Saved entries:
[Start of Attachment]

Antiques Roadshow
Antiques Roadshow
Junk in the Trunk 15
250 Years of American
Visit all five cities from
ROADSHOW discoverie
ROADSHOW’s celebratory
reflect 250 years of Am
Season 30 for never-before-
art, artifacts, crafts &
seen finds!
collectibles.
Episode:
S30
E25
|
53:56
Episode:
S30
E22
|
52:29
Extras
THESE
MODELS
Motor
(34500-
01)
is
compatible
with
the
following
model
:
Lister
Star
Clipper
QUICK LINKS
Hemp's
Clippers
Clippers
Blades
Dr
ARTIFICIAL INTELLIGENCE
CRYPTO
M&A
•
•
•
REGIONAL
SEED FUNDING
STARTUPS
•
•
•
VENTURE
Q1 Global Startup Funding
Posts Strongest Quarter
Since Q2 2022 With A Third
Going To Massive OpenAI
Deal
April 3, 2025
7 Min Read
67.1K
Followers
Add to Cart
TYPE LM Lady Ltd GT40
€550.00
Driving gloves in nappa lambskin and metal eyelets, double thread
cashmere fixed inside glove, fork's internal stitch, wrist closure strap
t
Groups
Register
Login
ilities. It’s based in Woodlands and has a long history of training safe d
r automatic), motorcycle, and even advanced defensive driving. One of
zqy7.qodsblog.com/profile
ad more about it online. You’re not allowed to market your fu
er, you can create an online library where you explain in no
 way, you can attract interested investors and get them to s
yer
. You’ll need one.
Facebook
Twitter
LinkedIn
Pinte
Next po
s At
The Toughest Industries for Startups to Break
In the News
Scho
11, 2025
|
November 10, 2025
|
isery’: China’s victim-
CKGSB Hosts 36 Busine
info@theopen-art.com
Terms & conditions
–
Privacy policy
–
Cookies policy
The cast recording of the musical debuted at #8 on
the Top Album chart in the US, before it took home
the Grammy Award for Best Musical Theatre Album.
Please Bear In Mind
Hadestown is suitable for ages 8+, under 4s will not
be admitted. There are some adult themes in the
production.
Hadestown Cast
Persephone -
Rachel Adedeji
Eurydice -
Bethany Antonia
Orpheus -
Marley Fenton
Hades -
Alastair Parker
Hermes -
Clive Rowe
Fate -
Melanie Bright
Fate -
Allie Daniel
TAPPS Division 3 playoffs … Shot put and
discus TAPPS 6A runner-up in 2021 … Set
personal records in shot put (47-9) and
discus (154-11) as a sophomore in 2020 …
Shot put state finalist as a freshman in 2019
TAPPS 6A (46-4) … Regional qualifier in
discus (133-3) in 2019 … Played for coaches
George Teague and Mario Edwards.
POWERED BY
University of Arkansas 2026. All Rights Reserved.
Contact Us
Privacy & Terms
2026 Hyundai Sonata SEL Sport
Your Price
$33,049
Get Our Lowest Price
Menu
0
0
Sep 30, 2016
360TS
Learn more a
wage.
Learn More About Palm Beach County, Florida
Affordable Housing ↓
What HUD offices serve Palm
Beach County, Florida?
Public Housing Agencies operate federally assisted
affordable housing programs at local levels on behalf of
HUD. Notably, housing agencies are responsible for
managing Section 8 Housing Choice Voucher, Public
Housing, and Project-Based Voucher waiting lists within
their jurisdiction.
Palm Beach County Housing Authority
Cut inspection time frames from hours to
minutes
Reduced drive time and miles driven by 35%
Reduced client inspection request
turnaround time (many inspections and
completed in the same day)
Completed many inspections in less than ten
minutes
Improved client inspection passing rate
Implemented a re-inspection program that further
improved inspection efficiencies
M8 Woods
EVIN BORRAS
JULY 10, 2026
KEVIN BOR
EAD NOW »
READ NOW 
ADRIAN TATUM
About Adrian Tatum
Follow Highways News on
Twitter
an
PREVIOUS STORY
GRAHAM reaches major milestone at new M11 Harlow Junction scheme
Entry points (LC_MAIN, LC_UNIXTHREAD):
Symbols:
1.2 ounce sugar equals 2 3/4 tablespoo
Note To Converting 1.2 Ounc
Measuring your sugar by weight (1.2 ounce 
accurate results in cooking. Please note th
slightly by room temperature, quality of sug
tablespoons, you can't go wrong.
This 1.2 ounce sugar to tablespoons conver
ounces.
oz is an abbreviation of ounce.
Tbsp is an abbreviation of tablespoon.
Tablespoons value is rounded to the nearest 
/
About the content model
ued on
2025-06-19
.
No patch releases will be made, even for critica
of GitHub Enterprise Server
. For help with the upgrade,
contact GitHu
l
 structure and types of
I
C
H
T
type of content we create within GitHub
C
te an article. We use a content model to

[End of Attachment]

◆ **INSTRUCTION**: Can you output every line of the records above verbatim, in their original order?

◆ **YOUR SOLUTION**:
Antiques Roadshow
Antiques Roadshow
Junk in the Trunk 15
250 Years of American
Visit all five cities from
ROADSHOW discoverie
ROADSHOW’s celebratory
reflect 250 years of Am
Season 30 for never-before-
art, artifacts, crafts &
seen finds!
collectibles.
Episode:
S30
E25
|
53:56
Episode:
S30
E22
|
52:29
Extras
THESE
MODELS
Motor
(34500-
01)
is
compatible
with
the
following
model
:
Lister
Star
Clipper
QUICK LINKS
Hemp's
Clippers
Clippers
Blades
Dr
ARTIFICIAL INTELLIGENCE
CRYPTO
M&A
•
•
•
REGIONAL
SEED FUNDING
STARTUPS
•
•
•
VENTURE
Q1 Global Startup Funding
Posts Strongest Quarter
Since Q2 2022 With A Third
Going To Massive OpenAI
Deal
April 3, 2025
7 Min Read
67.1K
Followers
Add to Cart
TYPE LM Lady Ltd GT40
€550.00
Driving gloves in nappa lambskin and metal eyelets, double thread
cashmere fixed inside glove, fork's internal stitch, wrist closure strap
t
Groups
Register
Login
ilities. It’s based in Woodlands and has a long history of training safe d
r automatic), motorcycle, and even advanced defensive driving. One of
zqy7.qodsblog.com/profile
ad more about it online. You’re not allowed to market your fu
er, you can create an online library where you explain in no
 way, you can attract interested investors and get them to s
yer
. You’ll need one.
Facebook
Twitter
LinkedIn
Pinte
Next po
s At
The Toughest Industries for Startups to Break
In the News
Scho
11, 2025
|
November 10, 2025
|
isery’: China’s victim-
CKGSB Hosts 36 Busine
info@theopen-art.com
Terms & conditions
–
Privacy policy
–
Cookies policy
The cast recording of the musical debuted at #8 on
the Top Album chart in the US, before it took home
the Grammy Award for Best Musical Theatre Album.
Please Bear In Mind
Hadestown is suitable for ages 8+, under 4s will not
be admitted. There are some adult themes in the
production.
Hadestown Cast
Persephone -
Rachel Adedeji
Eurydice -
Bethany Antonia
Orpheus -
Marley Fenton
Hades -
Alastair Parker
Hermes -
Clive Rowe
Fate -
Melanie Bright
Fate -
Allie Daniel
TAPPS Division 3 playoffs … Shot put and
discus TAPPS 6A runner-up in 2021 … Set
personal records in shot put (47-9) and
discus (154-11) as a sophomore in 2020 …
Shot put state finalist as a freshman in 2019
TAPPS 6A (46-4) … Regional qualifier in
discus (133-3) in 2019 … Played for coaches
George Teague and Mario Edwards.
POWERED BY
University of Arkansas 2026. All Rights Reserved.
Contact Us
Privacy & Terms
2026 Hyundai Sonata SEL Sport
Your Price
$33,049
Get Our Lowest Price
Menu
0
0
Sep 30, 2016
360TS
Learn more a
wage.
Learn More About Palm Beach County, Florida
Affordable Housing ↓
What HUD offices serve Palm
Beach County, Florida?
Public Housing Agencies operate federally assisted
affordable housing programs at local levels on behalf of
HUD. Notably, housing agencies are responsible for
managing Section 8 Housing Choice Voucher, Public
Housing, and Project-Based Voucher waiting lists within
their jurisdiction.
Palm Beach County Housing Authority
Cut inspection time frames from hours to
minutes
Reduced drive time and miles driven by 35%
Reduced client inspection request
turnaround time (many inspections and
completed in the same day)
Completed many inspections in less than ten
minutes
Improved client inspection passing rate
Implemented a re-inspection program that further
improved inspection efficiencies
M8 Woods
EVIN BORRAS
JULY 10, 2026
KEVIN BOR
EAD NOW »
READ NOW 
ADRIAN TATUM
About Adrian Tatum
Follow Highways News on
Twitter
an
PREVIOUS STORY
GRAHAM reaches major milestone at new M11 Harlow Junction scheme
Entry points (LC_MAIN, LC_UNIXTHREAD):
Symbols:
1.2 ounce sugar equals 2 3/4 tablespoo
Note To Converting 1.2 Ounc
Measuring your sugar by weight (1.2 ounce 
accurate results in cooking. Please note th
slightly by room temperature, quality of sug
tablespoons, you can't go wrong.
This 1.2 ounce sugar to tablespoons conver
ounces.
oz is an abbreviation of ounce.
Tbsp is an abbreviation of tablespoon.
Tablespoons value is rounded to the nearest 
/
About the content model
ued on
2025-06-19
.
No patch releases will be made, even for critica
of GitHub Enterprise Server
. For help with the upgrade,
contact GitHu
l
 structure and types of
I
C
H
T
type of content we create within GitHub
C
te an article. We use a content model to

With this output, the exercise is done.